If in doubt regarding what to name your subworkflow, and always for the more complex type of subworkflow described above, please contact us on the nf-core Slack #subworkflows
channel (you can join with this invite) to discuss possible options.
2.2 Name format of subworkflow parameters
All parameter names MUST follow the snake_case
convention.
2.3 Name format subworkflow functions
All function names MUST follow the camelCase
convention.
2.4 Name format subworkflow channels
Channel names MUST follow snake_case
convention and be all lower case.
2.5 Input channel name structure
Input channel names SHOULD signify the input object type.
For example, a single value input channel will be prefixed with val_
, whereas input channels with multiple elements (e.g. meta map + file) should be prefixed with ch_
.
2.6 Output channel name structure
Output channel names SHOULD only be named based on the major output file of that channel (i.e, an output channel of [[meta], bam]
should be emitted as bam
, not ch_bam
).
This is for more intuitive use of these output objects downstream with the .out
attribute.
3 Input/output options
3.1 Required input channels
Input channel declarations MUST be defined for all possible input files that will be required by the subworkflow (i.e. both required and optional files) within the take
block.
3.2 Required output channels
Named file extensions MUST be emitted for ALL output channels e.g. path "*.txt", emit: txt
.
3.3 Optional inputs
Optional inputs are not currently supported by Nextflow.
However, passing an empty list ([]
) instead of a file as a subworkflow parameter can be used to work around this issue.
4 Subworkflow parameters
4.1 Usage of parameters
Named params
defined in the parent workflow MUST NOT be assumed to be passed to the subworkflow to allow developers to call their parameters whatever they want.

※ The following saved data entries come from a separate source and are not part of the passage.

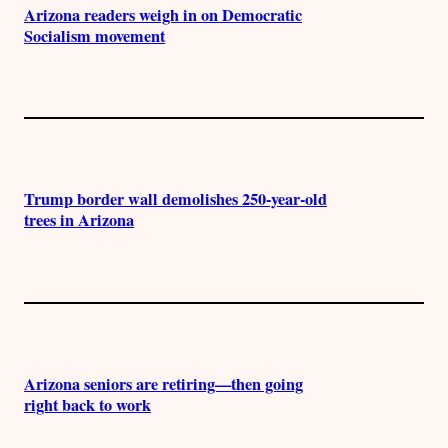
Arizona readers weigh in on Democratic
Socialism movement
Trump border wall demolishes 250-year-old
trees in Arizona
Arizona seniors are retiring—then going
right back to work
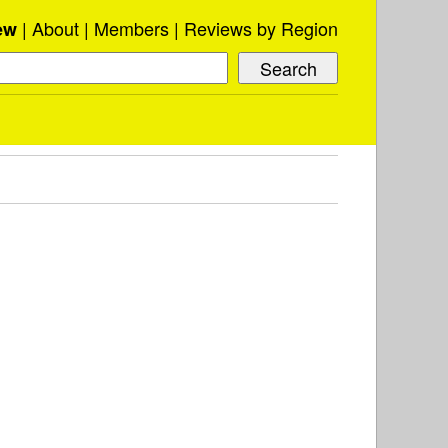
About
Members
Reviews by Region
ew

In general, it may be more suitable to use additional input
value channels to cater for such scenarios.
5 Documentation
5.1 Code comment of channel structure
Each input and output channel SHOULD have a comment describing the output structure of the channel e.g
5.2 Meta.yml documentation of channel structure
Each input and output channel structure SHOULD also be described in the meta.yml
in the description entry.
6 Testing
6.1 All output channels must be tested
All output channels SHOULD be present in the nf-test snapshot file, or at a minimum, it MUST be verified that the files exist.
6.2 Tags
Tags for any dependent modules MUST be specified to ensure changes to upstream modules will re-trigger tests for the current subworkflow.
6.3 assertAll()
The assertAll()
function MUST be used to specify an assertion, and there MUST be a minimum of one success assertion and versions in the snapshot.

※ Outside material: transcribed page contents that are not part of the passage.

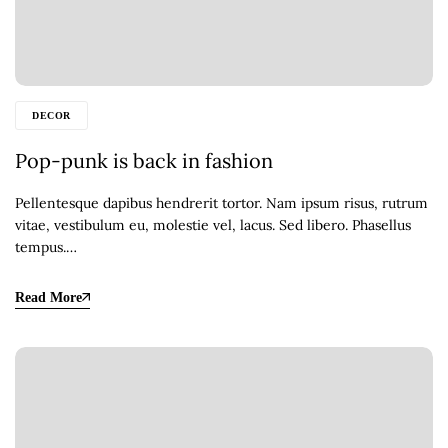
DECOR
Pop-punk is back in fashion
Pellentesque dapibus hendrerit tortor. Nam ipsum risus, rutrum
vitae, vestibulum eu, molestie vel, lacus. Sed libero. Phasellus
tempus.…
Read More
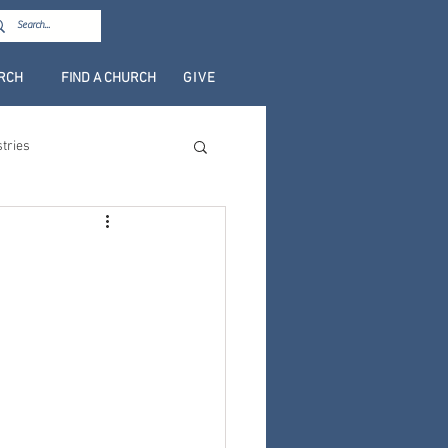
URCH
FIND A CHURCH
GIVE
stries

6.4 Assert each type of input and output
There SHOULD be a test and assertions for each type of input and output.
Different assertion types should be used if a straightforward workflow.out
snapshot is not feasible.
Always check the snapshot to ensure that all outputs are correct! For exmaple, make sure there are no md5sums representing empty files.
6.5 Test names
Test names SHOULD describe the test dataset and configuration used. some examples below:
6.6 Input data
Input data SHOULD be referenced with the modules_testdata_base_path
parameter:
6.7 Configuration
Subworkflow nf-tests SHOULD use a single nextflow.config
to supply ext.args
to a subworkflow. They can be defined in the when
block of a test under the params
scope.
No other settings should go into this file.
Supply the config only to the tests that use params
, otherwise define params
for every test including the stub test.
7 Misc
7.1 General module code formatting
All code MUST be aligned to follow the ‘Harshil Alignment™️’ format.